The decipherable corrections of transposition errors in the ripieno parts, virtually without exception, are of pitches originally entered a step too low up a tone. Of particular interest here are the corrections of transposition errors in the oboe d'amore part. That Bach began the process of transcription by entering the top two staves comprising the oboe d'amore and violin 1 parts as a unit before entering the lower staves is clear from his discontinuous drawing of the bar lines in three stages (oboe d'amore + violin 1; violin 2 + viola; organo obbligato treble + organo obbligato bass/continuo). This is most notable when a bar line bulges out below the first two staves as at mm. 225-26, for example. All indications are that Bach followed the same process as he had in the case of BWV 169/1-that is, as the first stage of adaptation he transcribed the oboe d'amore part from the first violin part in the Vorlage and then duplicated it in the staff below as the violin 1 part in the transcribed version.
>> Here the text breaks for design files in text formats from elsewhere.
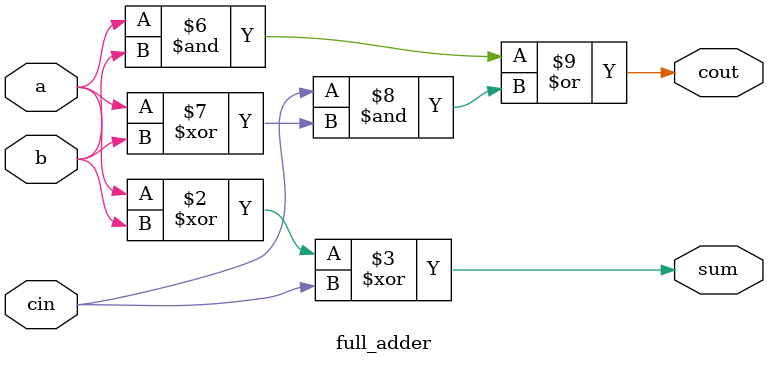
<source format=sv>
`timescale 1ns/1ps

module full_adder(
    input       logic   a,
    input       logic   b,
    input       logic   cin,
    output      logic   cout, 
    output      logic   sum
);
    always_comb begin
        sum = a ^ b ^ cin; 
        cout = (a ^ b)  ? cin  : b;           
        cout = (a & b) | (cin & (a ^ b)); 
    end
endmodule

</source>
This would explain why there are virtually no corrections of transposition errors in the violin 1 part, whereas there are several in the other two ripieno string parts.
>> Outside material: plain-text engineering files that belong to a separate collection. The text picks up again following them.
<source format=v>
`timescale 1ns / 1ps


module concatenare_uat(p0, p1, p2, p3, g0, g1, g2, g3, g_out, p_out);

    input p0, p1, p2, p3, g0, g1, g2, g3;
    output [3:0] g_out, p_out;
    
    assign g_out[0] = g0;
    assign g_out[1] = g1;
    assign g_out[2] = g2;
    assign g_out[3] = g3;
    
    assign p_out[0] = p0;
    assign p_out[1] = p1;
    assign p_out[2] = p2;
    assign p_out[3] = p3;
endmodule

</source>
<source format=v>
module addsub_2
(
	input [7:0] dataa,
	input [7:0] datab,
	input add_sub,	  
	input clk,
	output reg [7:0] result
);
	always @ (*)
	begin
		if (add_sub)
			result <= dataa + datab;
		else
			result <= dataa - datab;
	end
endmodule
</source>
Although the evidence of the correction of transposition errors in the ripieno parts might seem to point toward a Vorlage in D major, the number of corrections is relatively small when compared with that in the autograph score of BWV 169/1, and their interpretation as stemming from transposition errors in transcribing from a D-major Vorlage in every case is open to question, so that the situation here is far from unambiguous.
One possible interpretation of what seems to be conflicting evidence is that this movement was not transcribed from a single Vorlage but rather from two-one pitched in D major from which the ripieno parts were entered and another in E/E[flat] major from which the organo obbligato treble and bass/continuo parts were carried over. If the organo obbligato bass/continuo part in BWV 49/1 represents the continuo part of the Vorlage, then the only good explanation for its not having been transcribed from a D-major Vorlage along with the ripieno strings is that a keyboard part notated in Cammerton as a unit was transcribed from the E/E[flat]-major Vorlage. Although such a conclusion would seem to be counterintuitive, flying in the face of everything we know about Bach's transcription practices, the hypothesis, presented by Christoph Wolff elsewhere in this volume, of a Dresden performance of this movement for solo organ at Cammerton pitch would lend support to this scenario.